On the wall right next to the entrance of "Nepomuk House" hangs a tree cut out of paper. More than 150 leaves have been stapled to the trunk and its branches. Each of them contains a name and a date.

It's the date on which a person has died at this Cologne hospice. Doctors can't help those who come here, said Miriam Ahrens, who heads "Nepomuk House".

"But people don't necessarily come here to die," she said. "They come here if they're in pain. They want us to soothe the pain. They don't want to be alone when they die."

Helping people to deal with pain

Miriam Ahrens therefore considers it her job to enable her patients to lead a dignified life up to the end. As a result, a large part of hospice therapy focusses on pain relief: Those in pain can't enjoy life any longer, said Ahrens, who is fighting to keep joy in people's lives.

"Here, achievement has a completely different significance," she said. "For me, it's an achievement if someone can walk down the hallway without pain or says, 'For the first time in a long time, I slept well again last night' or 'I ate soup' of 'I watched TV.'"
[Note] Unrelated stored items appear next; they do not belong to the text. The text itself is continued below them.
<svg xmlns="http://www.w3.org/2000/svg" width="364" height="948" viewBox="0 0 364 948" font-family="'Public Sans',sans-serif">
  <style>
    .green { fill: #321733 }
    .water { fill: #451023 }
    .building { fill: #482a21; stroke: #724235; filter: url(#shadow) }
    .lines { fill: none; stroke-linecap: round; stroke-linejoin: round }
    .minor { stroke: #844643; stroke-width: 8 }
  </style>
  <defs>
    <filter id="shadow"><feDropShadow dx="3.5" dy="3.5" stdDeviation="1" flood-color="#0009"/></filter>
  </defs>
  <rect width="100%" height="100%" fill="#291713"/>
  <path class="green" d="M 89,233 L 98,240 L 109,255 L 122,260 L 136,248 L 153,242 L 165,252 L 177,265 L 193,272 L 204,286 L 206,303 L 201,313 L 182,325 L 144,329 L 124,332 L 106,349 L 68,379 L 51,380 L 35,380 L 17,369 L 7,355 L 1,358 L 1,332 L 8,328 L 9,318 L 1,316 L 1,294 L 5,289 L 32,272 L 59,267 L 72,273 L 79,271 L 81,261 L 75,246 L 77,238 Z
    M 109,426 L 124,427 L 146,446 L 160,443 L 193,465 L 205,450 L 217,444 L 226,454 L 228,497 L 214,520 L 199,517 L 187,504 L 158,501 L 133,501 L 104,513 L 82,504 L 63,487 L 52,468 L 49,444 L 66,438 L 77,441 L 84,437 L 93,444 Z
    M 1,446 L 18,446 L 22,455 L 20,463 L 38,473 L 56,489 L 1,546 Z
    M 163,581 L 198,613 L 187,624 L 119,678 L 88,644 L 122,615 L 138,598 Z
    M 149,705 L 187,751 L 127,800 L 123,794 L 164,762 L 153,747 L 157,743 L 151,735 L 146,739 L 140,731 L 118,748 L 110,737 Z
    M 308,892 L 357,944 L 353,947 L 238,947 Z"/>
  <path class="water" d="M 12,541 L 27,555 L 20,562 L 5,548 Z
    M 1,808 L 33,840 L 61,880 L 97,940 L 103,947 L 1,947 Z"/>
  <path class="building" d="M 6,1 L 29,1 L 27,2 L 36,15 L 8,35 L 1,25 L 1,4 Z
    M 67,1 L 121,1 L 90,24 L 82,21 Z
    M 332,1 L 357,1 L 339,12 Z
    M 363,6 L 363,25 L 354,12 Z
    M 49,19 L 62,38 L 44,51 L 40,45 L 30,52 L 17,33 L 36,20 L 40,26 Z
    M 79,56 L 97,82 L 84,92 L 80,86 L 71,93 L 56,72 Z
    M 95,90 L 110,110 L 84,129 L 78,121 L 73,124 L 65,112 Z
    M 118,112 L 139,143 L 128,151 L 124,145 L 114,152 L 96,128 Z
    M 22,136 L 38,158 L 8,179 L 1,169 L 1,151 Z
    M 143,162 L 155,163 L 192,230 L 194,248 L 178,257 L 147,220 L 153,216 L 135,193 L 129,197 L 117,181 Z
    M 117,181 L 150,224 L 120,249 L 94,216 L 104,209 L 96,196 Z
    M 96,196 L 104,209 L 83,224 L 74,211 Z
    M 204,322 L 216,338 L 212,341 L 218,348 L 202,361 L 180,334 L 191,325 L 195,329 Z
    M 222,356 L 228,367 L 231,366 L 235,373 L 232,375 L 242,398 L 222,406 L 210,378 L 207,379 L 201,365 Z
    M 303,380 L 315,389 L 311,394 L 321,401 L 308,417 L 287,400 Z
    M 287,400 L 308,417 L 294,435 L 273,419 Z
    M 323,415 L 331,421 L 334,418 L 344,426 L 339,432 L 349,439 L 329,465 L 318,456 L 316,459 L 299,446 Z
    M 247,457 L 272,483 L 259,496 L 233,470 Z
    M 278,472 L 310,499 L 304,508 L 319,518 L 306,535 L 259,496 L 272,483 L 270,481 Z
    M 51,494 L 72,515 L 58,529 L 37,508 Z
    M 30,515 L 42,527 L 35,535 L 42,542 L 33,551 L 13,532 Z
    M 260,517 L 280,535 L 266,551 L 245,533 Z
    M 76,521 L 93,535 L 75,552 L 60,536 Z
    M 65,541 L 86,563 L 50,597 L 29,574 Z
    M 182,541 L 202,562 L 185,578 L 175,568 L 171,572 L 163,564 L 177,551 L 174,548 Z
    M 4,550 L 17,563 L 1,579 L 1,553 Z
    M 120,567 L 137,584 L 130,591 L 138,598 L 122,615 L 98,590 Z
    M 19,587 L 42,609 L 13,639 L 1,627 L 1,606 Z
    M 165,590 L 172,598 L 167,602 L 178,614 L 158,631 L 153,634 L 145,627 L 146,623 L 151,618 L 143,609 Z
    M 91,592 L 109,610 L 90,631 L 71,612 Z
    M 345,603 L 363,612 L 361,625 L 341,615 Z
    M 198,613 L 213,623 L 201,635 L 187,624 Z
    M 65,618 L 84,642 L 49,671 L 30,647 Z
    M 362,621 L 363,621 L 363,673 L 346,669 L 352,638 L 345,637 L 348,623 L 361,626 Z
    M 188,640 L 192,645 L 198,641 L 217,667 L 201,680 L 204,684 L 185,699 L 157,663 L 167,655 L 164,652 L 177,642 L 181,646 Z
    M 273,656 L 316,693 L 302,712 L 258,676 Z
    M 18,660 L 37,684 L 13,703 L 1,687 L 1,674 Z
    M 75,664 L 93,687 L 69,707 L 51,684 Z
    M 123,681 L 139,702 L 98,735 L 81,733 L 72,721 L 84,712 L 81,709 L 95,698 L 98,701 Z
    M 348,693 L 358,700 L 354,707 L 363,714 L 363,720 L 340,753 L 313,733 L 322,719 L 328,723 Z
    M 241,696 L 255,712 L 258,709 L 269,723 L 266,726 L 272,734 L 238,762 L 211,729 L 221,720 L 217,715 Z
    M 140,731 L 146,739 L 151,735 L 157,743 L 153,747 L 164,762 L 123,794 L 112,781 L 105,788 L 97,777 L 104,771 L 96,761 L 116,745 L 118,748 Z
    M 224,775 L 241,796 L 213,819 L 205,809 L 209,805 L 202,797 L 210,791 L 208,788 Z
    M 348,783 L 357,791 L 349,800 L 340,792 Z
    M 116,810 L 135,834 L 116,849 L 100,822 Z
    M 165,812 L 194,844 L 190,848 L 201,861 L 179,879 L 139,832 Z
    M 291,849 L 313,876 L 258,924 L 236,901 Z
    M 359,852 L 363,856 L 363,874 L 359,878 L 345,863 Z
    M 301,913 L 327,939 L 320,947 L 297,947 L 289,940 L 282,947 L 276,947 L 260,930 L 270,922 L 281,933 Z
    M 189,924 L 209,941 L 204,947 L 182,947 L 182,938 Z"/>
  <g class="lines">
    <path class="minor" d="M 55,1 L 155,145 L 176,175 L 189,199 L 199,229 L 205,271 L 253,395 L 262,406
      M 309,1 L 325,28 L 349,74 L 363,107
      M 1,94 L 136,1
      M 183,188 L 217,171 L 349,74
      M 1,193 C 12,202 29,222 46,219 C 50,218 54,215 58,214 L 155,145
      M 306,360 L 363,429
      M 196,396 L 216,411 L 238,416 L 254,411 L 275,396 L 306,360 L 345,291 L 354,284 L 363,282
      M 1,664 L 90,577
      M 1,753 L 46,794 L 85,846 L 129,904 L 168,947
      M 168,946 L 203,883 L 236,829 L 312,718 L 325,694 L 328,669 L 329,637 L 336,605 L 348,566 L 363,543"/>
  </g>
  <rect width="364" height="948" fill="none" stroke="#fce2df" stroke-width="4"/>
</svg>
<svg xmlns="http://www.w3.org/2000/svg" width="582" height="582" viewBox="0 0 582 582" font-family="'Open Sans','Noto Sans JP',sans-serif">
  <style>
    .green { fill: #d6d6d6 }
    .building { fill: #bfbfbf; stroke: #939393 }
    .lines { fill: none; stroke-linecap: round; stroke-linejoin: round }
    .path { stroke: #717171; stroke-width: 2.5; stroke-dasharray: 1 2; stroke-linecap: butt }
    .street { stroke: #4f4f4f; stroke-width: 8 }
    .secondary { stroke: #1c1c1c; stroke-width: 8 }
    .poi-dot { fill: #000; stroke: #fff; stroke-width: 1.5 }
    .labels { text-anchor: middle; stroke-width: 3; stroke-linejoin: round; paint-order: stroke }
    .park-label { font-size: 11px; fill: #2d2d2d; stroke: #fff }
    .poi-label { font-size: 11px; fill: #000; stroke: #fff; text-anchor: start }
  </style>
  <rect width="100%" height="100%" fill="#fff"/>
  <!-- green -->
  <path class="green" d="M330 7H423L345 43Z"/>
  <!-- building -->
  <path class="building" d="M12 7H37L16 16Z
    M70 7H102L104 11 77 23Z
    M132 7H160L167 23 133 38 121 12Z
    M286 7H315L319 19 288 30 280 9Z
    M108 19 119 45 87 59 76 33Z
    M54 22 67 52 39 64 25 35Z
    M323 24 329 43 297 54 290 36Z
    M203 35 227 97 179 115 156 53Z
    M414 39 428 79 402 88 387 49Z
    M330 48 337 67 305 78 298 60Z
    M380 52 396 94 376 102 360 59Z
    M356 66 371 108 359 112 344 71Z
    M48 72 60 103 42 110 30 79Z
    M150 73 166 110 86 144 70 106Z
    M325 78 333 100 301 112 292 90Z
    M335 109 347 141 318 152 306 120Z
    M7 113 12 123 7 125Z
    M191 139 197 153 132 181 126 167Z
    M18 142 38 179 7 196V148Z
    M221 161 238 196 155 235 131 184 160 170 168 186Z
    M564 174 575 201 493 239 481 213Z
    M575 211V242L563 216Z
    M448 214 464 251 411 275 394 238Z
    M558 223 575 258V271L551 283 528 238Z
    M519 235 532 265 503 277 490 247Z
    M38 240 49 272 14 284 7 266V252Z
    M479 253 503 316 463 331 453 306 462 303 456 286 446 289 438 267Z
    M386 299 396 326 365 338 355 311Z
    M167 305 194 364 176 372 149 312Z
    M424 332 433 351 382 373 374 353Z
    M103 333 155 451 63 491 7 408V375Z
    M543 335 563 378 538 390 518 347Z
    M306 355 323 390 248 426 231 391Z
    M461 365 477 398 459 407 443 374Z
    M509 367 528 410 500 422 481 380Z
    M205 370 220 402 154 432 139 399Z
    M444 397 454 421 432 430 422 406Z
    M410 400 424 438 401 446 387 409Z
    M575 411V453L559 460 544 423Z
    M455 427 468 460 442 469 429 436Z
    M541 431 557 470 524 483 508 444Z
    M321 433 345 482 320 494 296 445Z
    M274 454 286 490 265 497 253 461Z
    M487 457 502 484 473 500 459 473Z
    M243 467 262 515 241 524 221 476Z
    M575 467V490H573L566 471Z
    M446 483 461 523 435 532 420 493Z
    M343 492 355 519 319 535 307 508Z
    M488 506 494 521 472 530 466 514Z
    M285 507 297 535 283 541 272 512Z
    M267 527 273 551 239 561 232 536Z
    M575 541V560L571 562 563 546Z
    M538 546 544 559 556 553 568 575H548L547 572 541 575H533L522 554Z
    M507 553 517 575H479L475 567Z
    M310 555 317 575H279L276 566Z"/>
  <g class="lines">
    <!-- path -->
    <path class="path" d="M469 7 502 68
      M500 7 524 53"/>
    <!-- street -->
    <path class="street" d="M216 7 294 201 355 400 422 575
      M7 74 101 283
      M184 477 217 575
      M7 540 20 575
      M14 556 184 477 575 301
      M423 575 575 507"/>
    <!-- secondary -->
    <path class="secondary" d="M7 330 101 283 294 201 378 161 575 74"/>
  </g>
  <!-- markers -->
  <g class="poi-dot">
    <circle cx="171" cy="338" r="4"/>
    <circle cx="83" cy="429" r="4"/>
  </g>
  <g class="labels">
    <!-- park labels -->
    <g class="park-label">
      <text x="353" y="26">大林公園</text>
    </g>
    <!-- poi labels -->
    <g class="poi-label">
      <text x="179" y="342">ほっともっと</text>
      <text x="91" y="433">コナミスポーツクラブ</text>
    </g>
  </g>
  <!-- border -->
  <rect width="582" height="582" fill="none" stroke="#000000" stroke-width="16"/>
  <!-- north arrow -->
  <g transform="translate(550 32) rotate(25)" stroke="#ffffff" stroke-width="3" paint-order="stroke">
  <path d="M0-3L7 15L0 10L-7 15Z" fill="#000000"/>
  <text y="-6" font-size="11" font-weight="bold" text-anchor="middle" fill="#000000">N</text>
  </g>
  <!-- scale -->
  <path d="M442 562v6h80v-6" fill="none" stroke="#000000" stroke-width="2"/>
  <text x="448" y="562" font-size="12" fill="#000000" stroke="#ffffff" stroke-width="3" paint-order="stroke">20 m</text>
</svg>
Psychological problems are also something Ahrens helps to deal with. If unresolved conflicts prevent a patient from dying peacefully, she can try to come up with a solution.

But time is the most valuable thing the people at "Nepomuk House" can give: time to spend with the dying and their relatives. Those who deal with death, Ahrens has learned from experience, can let go and overcome their fear more easily.

Hospices still uncommon in Germany

Zivildienst Altenpflege

Many elderly Germans still spend their last days in regular hospitals.

Few Germans experience the death of a loved one like this. That's why the global hospice movement is trying to encourage such a humane way of dealing with death.

In 1967, the first hospice for the dying was founded in the United Kingdom. There, as well as in the U.S., the hospice movement already has a much stronger base than in Germany, where 200 in-patient hospices exist so far. Volunteers in about 1,000 groups nationwide are also helping relatives of the terminally ill to care for their loved ones in an out-patient setting.

Looking after a dying person at home is a monumental task, said Patricia Bielstein, who has been working with the hospice movement for the past 15 years. Caretakers have to be on call 24 hours a day, hold back with their own needs and deal with the experience of death.

"Our goal is to prevent the dying from getting pushed off to a hospital," Bielstein said. "That's why we try to support relatives and enable them to take time off to go to the doctor or the hairdresser or just relax for a while."

Companions in death

Hannelore Zimmermann decided to become such a helper. A couple of years ago, the 68-year-old signed up with the hospice movement to get trained as a "companion in death." She didn't realize that her husband would be the first person to need her.

When Zimmermann's husband was diagnosed with cancer three years ago, she knew that she wanted to take care of him at home. In the beginning the couple hoped that he would recover, but at some point the doctor told them there was nothing else she could do.

Seeing little angels

"When the time came, he was still joking and said, 'I'm seeing little angels already,' because that's exactly what he felt," Zimmermann said. "Friday night –I was lying next to him – he said, 'We'll say good-bye now, I'll die tonight.' He didn't, but he fell into a coma and for me he was gone after that. His soul was gone, only his body was still here. And then he died on Monday."

Frisches Grab auf einem Friedhof

Hospices help relatives to move on once their loved ones have died.

Facing death was painful and sad. But Hannelore Zimmermann didn't regret that she took care of her husband at home. On the contrary, she still lives on the experience.

"It's such a poignant event in your life and we consciously savored this dying and this illness," Zimmermann said. "We experienced it and suffered through it and that's why it's now a part of my life and has helped me to move on."